▶ [SOURCE EXCERPT]:
_ _ _ _
Single by Maroon 5 featuring Cardi B

from the album Red Pill Blues
- Released: May 31, 2018
- Recorded: 2017
- Studio: Conway (Los Angeles, California)
- Genre: Pop; pop rock;
- Length: 3:56 (Cardi B version); 3:35 (album version);
- Label: 222; Interscope;
- Songwriters: Adam Levine; Henry Walter; Belcalis Almanzar; Brittany Talia Hazzard; Jason Evigan; Gian Stone;
- Producers: Cirkut; Jason Evigan;

Maroon 5 singles chronology
| "Wait" (2018) | "Girls Like You" (2018) | "Memories" (2019) |

Cardi B singles chronology
| "I Like It" (2018) | "Girls Like You" (2018) | "Ring" (2018) |

Music video
- "Girls Like You (feat. Cardi B)" on YouTube

= Girls Like You =

2018 single by Maroon 5

"Girls Like You" is a song recorded by American band Maroon 5 from their sixth studio album Red Pill Blues (2017). The track was written by lead singer Adam Levine, Starrah, Gian Stone, Cirkut, and Jason Evigan, with the latter two serving as producers. A second version featuring and co-written by American rapper Cardi B was released on May 31, 2018, through 222 and Interscope Records, as the album's fifth and final single. The single version was included on the re-release edition of the album.

The song's accompanying music video was directed by David Dobkin, which features the band and Levine performing the song in the center of a room and a number of women making their appearances. Its music video has surpassed 4 billion views on YouTube.

"Girls Like You" reached number one on twelve national record charts. It spent seven weeks at number one on the US Billboard Hot 100 chart. This made it Maroon 5's fourth and Cardi B's third chart-topper, who extended her record for most number-ones among female rappers. It also spent 33 weeks in the top 10, tying both Ed Sheeran's "Shape of You" and Post Malone and Swae Lee's "Sunflower" for the longest top 10 run at the time and a record-setting 36 weeks at number one on the Adult Contemporary chart.

"Girls Like You" won multiple awards, including at the 2019 Billboard Music Awards for Top Hot 100 Song, and received a nomination for Best Pop Duo/Group Performance at the 61st Grammy Awards. It was ranked at 30 on Billboards Greatest Hot 100 Hits of All Time, published in November 2021.

== Background ==
"Girls Like You" was released as the ninth track on Red Pill Blues via Apple Music. On May 30, 2018, Maroon 5 announced a new version of the song with rapper Cardi B, as the fifth and final single from the album, following the song "Wait", which was later released on iTunes, the next day. The band released four remix versions of "Girls Like You" on August 2, 2018, featuring St. Vincent, Tokimonsta, Cray and WondaGurl. In an interview with Variety, Levine stated he told Cardi before she wrote her verse, "I want you to put something down that shows your fierceness as a woman and say it however you want."

== Composition ==
"Girls Like You" is a pop and pop rock song. It has a length of three minutes and 35 seconds in the original version, while the extended single version is 20 seconds longer. It was written by Adam Levine, Cirkut, Cardi B, Starrah, Jason Evigan and Gian Stone and was produced by Cirkut and Evigan.
_ _ _ _
Extracted data entries:
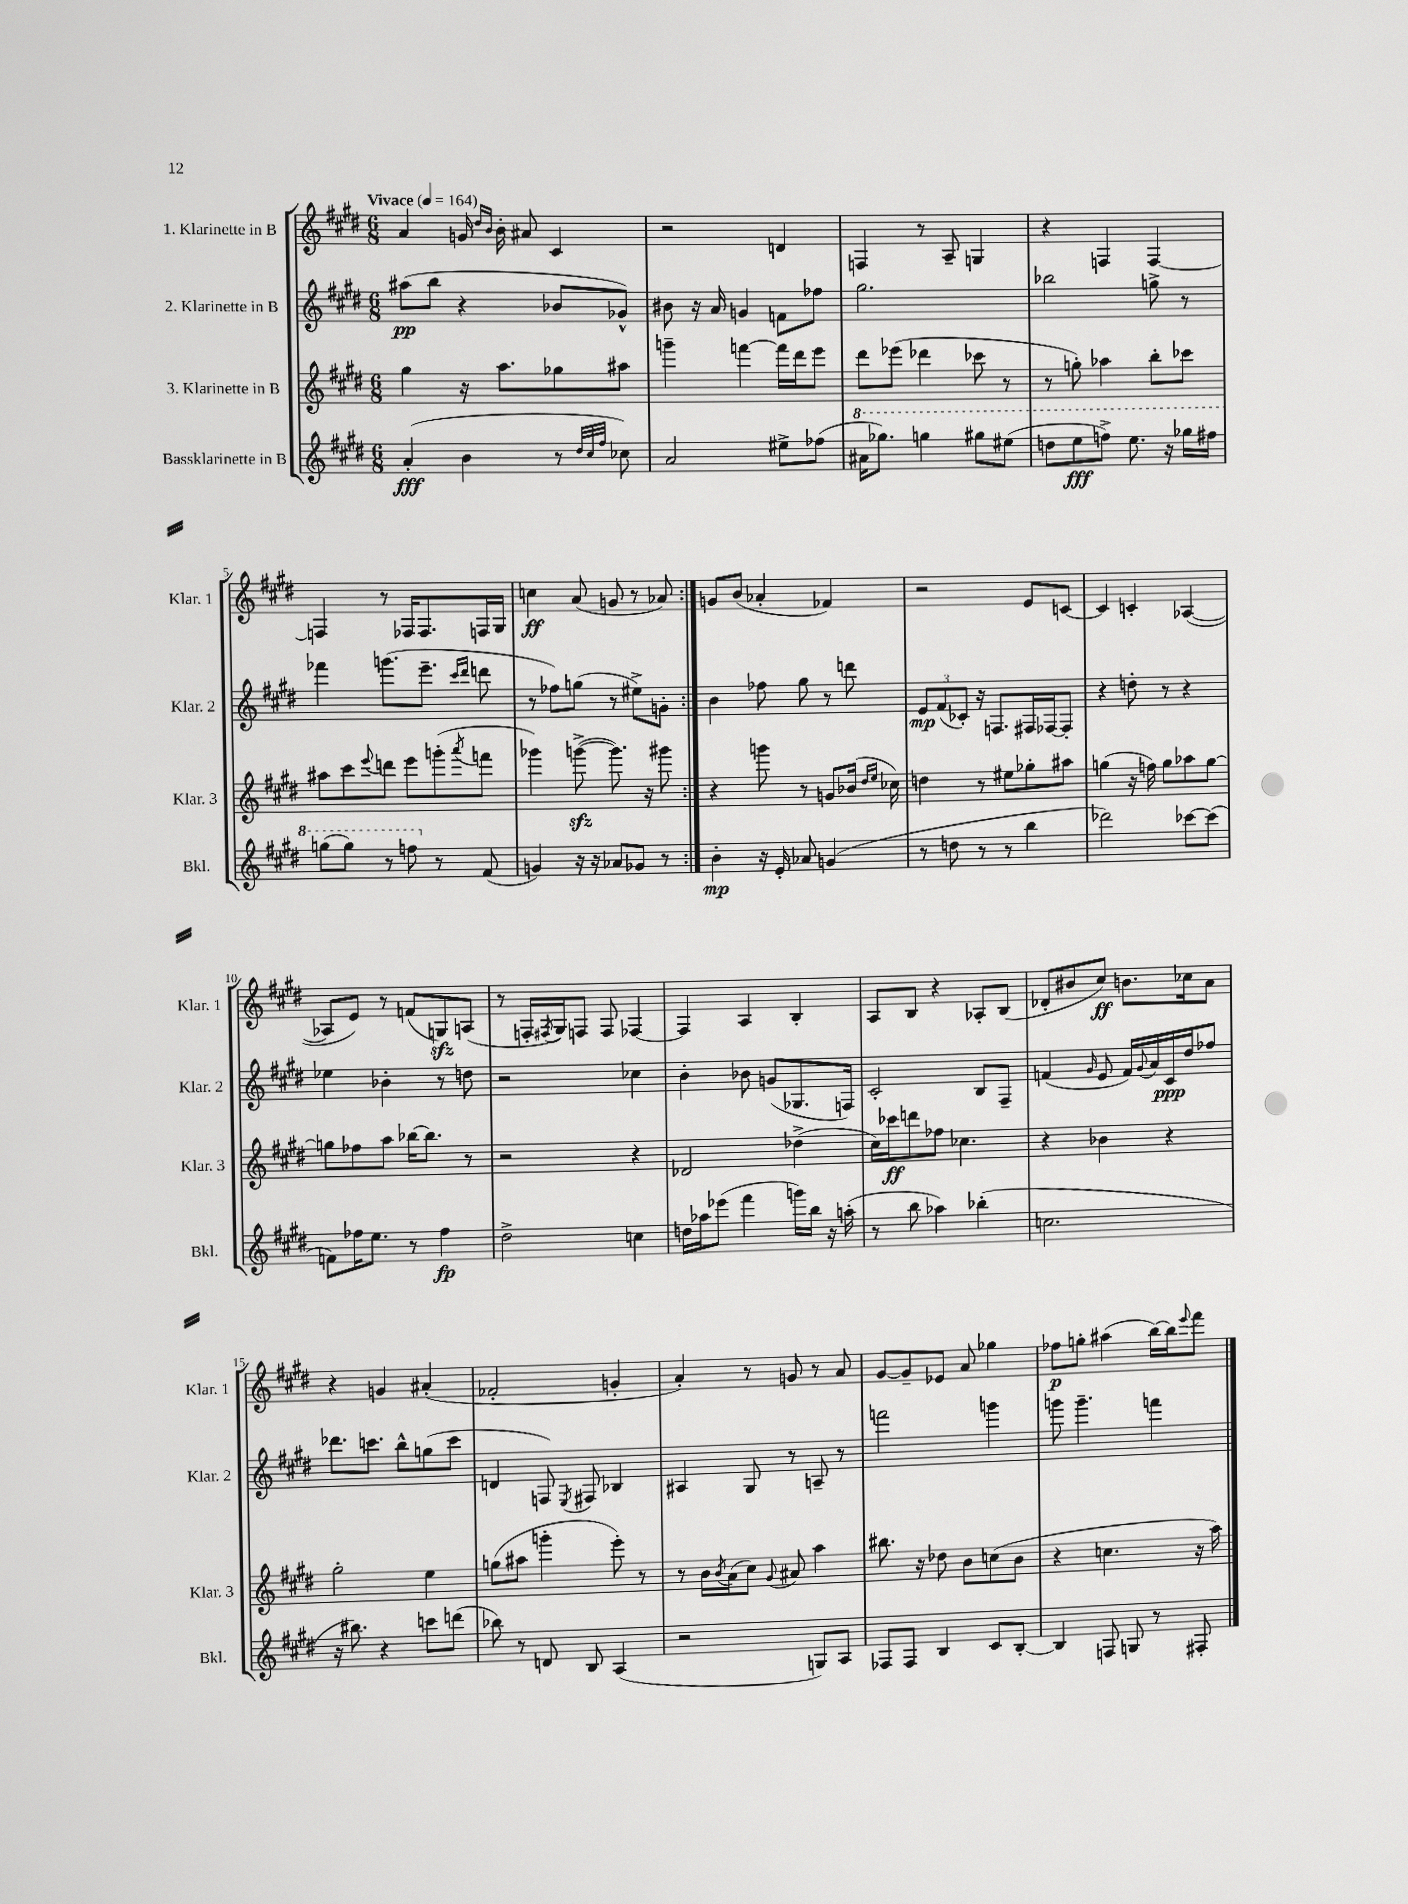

**kern	**kern	**kern	**kern
*staff4	*staff3	*staff2	*staff1
*clefG2	*clefG2	*clefG2	*clefG2
*k[f#c#g#d#]	*k[f#c#g#d#]	*k[f#c#g#d#]	*k[f#c#g#d#]
*M6/8	*M6/8	*M6/8	*M6/8
*MM164	*MM164	*MM164	*MM164
(4a'	4gg#	(8aa#	4a
.	.	8bb	.
4b	16r	4r	16g
.	.	.	16qqdd#
.	.	.	16qqb
.	8.aa	.	16b'
.	.	.	8a#
8r	8gg-	8b-	4c#
32qqdd#	.	.	.
32qqcc#	.	.	.
32qqff#	.	.	.
8cc-)	8aa#	8g-^^)	.
=	=	=	=
2a	4ggg~	8b#	2r
.	.	16r	.
.	.	16a	.
.	[4fff	4g	.
8ee#^	16fff]	8f	4d
.	16ddd#	.	.
(8ff-	8eee	8ff-	.
=	=	=	=
16aa#	8ddd#	2.gg#	4F
8.ggg-)	.	.	.
.	(8eee-	.	.
4ggg	4ddd-	.	8r
.	.	.	8A~
8ggg#	8ccc-	.	4G
(8eee#	8r	.	.
=	=	=	=
8ddd	8r	2bb-	4r
8eee	8gg')	.	.
8fff^)	4aa-	.	4F
8.eee	.	.	.
.	8bb'	8gg^	[4F
16r	.	.	.
16ggg-	8ccc-	8r	.
16fff#	.	.	.
=	=	=	=
(8ggg	8aa#	4fff-	4F]
8ggg)	8ccc#	.	.
.	8qqeee	.	.
8r	8ddd	(8.ggg	8r
8fff	8eee	.	16F-
.	.	8.eee~	8.F-
8r	(8ggg'	.	.
.	.	16qqccc#	.
.	8qaaa	16qqddd#	.
(8f#	8fff	8ddd	16F
.	.	.	16G#
=	=	=	=
4g)	4ggg-)	8r	4cc
.	.	8ff-)	.
16r	([8ggg^	(8gg	(8a
16r	.	.	.
8a-	8.ggg])	8r	8g
8g-	.	8ee#^)	8r
.	16r	.	.
8r	8ggg#	8g'	8a-)
=:|!	=:|!	=:|!	=:|!
4b'	4r	4b	8g
.	.	.	(8b
16r	8ggg	8ff-	4a-'
16e'	.	.	.
8a-	8r	8gg#	.
(4g	8g	8r	4f-)
.	(16b-	8ddd	.
.	16qqdd#	.	.
.	16qqee	.	.
.	16cc-)	.	.
=	=	=	=
8r	4dd	12e	2r
.	.	(12f#	.
8dd	.	.	.
.	.	12c-')	.
8r	8r	16r	.
.	.	8.F	.
8r	8ee#	.	.
4bb	8gg-'	16F#	8e
.	.	[16F-	.
.	8aa#	8F-']	[8c
=	=	=	=
2ddd-)	(4gg	4r	4c]
.	16r	8dd'	4c'
.	16ff)	.	.
.	8gg	8r	.
[8ccc-	8aa-	4r	([4A-
(8ccc-]	[8gg	.	.
=	=	=	=
8f)	8gg]	4ee-	8A-]
16ff-	8ff-	.	8e)
8.ee	.	.	.
.	8aa	4b-'	8r
8r	[16bb-	.	(8f
.	8.bb-]	.	.
4ff-	.	8r	8G)
.	8r	8dd	(8A
=	=	=	=
2dd#^	2r	2r	8r
.	.	.	16F'
.	.	.	8qF#
.	.	.	16G#)
.	.	.	8F
.	.	.	8F
4cc	4r	4cc-	[4F-
=	=	=	=
16dd	2d-	4b'	4F-]
16aa-	.	.	.
(8eee-	.	.	.
4fff#	.	8b-	4A
.	.	(8g	.
16ggg)	(4dd-^	8.G-	4B'
16bb	.	.	.
16r	.	.	.
(16aa'	.	16F)	.
=	=	=	=
8r	16cc#)	2c#'	8A
.	16ccc-	.	.
8bb	8ddd	.	8B
4aa-)	8ff-	.	4r
.	4.cc-	.	.
(4bb-'	.	8B	8A-'
.	.	8F#~	(8B
=	=	=	=
2.cc	4r	(4f	8d-'
.	.	.	8b#
.	.	16qqg#	.
.	4b-	8e	8cc#)
.	.	16f)	8.b
.	.	8qqg#	.
.	.	16a	.
.	4r	16c#	.
.	.	16dd#	16cc-
.	.	8ff-	8a
=	=	=	=
16r	2gg#'	8.ddd-	4r
8.bb#)	.	.	.
.	.	8.ccc	.
4r	.	.	4g
.	.	8bb^^	.
8ccc	4ee	(8gg	(4a#'
(8ddd	.	8ccc	.
=	=	=	=
8bb-)	(8gg	4d	2f-'
8r	8aa#	.	.
8d	4ggg'	8F)	.
.	.	8qE	.
8B	.	8F#	.
(4A	8eee')	4B-	4g'
.	8r	.	.
=	=	=	=
2r	8r	4A#	4a')
.	16b	.	.
.	8qb	.	.
.	(16a	.	.
.	8cc#)	8G#	8r
.	8qqg#	.	.
.	8a#	8r	8g
8G)	4aa	8A~	8r
8A	.	8r	8a
=	=	=	=
8F-	8.bb#	2fff	[8g#
8F-	.	.	8g#~]
.	16r	.	.
4B	8dd-	.	8e-
.	8b	.	8a
8c#	(8cc	4ggg	4gg-
[8B'	8b	.	.
=	=	=	=
4B]	4r	8ggg	8ff-
.	.	4.ggg~	8gg'
8F	4.cc	.	(4aa#
8G	.	.	.
8r	.	4fff	[16bb)
.	.	.	16bb]
.	.	.	8qqeee
8F#'	16r	.	8fff#
.	16aa)	.	.
==	==	==	==
*-	*-	*-	*-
_ _ _ _
▶ [SET PROBLEM 1]:
Answer these from the "Girls Like You" text:
(a) Who directed the song's music video?
(b) How many weeks did the song spend at number one on the US Billboard Hot 100?
(c) On what date did the band release four remix versions of the song?
▶ [SET PROBLEM 2]: Extract, word for word, the part of the "Girls Like You" text that opens with the words containing "Cardi B singles" and closes with "of the album.".

▶ [WORKED ANSWER 1]:
(a) David Dobkin
(b) Seven weeks
(c) August 2, 2018

▶ [WORKED ANSWER 2]:
Cardi B singles chronology
| "I Like It" (2018) | "Girls Like You" (2018) | "Ring" (2018) |

Music video
- "Girls Like You (feat. Cardi B)" on YouTube

= Girls Like You =

2018 single by Maroon 5

"Girls Like You" is a song recorded by American band Maroon 5 from their sixth studio album Red Pill Blues (2017). The track was written by lead singer Adam Levine, Starrah, Gian Stone, Cirkut, and Jason Evigan, with the latter two serving as producers. A second version featuring and co-written by American rapper Cardi B was released on May 31, 2018, through 222 and Interscope Records, as the album's fifth and final single. The single version was included on the re-release edition of the album.